On a resource, that's a plain metadata.labels block:
# Shuttle stamps these on every resource it creates — Deployment, Service, ConfigMap, Secret…
metadata:
labels:
starform.io/managed-by: shuttle
starform.io/workspace-id: ws-acme
starform.io/project-id: 1f2e3d4c5b6a79880011223344556677
starform.io/environment: production
starform.io/service-id: 0a9b8c7d6e5f40312233445566778899
starform.io/service-name: web
starform.io/cluster-id: nyc1-prod-01
starform.io/tier: mininova
# starform.io/var-group-id: vg-… (on Secrets only)
Shuttle's role — ships no telemetry¶
Shuttle ships no telemetry, and contains zero shipping code. Its entire observability
responsibility is the identity above: stamp the starform.io/* label set
(§24) on every resource, and encode the HTTPRoute name
(§20.2). Everything else — collection,
enrichment, batching, and transport — is done autonomously by Fluent Bit (logs), the Vector
aggregator, vmagent (customer metrics), and Grafana Alloy (platform metrics). "Autonomous"
describes Shuttle's responsibility, not the difficulty of the transport layer (which earlier PRD
versions understated — see Transport).
How to build it
Provision the seven customer-cluster components at bootstrap via Helm (order in chapter 8). The control plane is a normal deployment of Starbase + Stardeck in one region; the telemetry stores are per-region DO VM droplets (ClickHouse + VictoriaMetrics, separate droplets) provisioned out-of-band via Terraform/cloud-init — not in Kubernetes. A single customer VictoriaMetrics holds the metrics; platform self-monitoring lives in Grafana Cloud (external).
Gotchas & what lives elsewhere
- metrics-server is not bundled on DOKS. Install it explicitly, or HPA and
kubectl topsilently do nothing. - The cluster runs no telemetry stores.
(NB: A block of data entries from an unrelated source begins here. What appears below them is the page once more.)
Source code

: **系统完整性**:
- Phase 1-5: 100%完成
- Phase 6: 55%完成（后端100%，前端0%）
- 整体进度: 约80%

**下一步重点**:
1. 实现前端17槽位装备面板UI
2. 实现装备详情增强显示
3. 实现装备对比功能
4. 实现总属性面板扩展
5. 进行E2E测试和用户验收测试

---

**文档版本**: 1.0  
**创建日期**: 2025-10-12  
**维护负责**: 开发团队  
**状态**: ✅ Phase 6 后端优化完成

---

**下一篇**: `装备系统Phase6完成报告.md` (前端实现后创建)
ClickHouse, VictoriaMetrics, and the Vector aggregator are per-region VM droplets (chapter 8), not in Kubernetes — a cluster can be rebuilt without touching telemetry data.
PRD reference & inlined contracts
Owned by §2 (topology), §4.1–4.2 (component inventory), §20.1 (namespace =
proj-<project_slug>), §20.2 (HTTPRoute name + parse),
§24.1 (labels & tenant key). The namespace rule,
route-name parse, and label set are restated above so this guide stands alone — if they ever
diverge, the PRD pages win. Canonical map: Canonical Sources.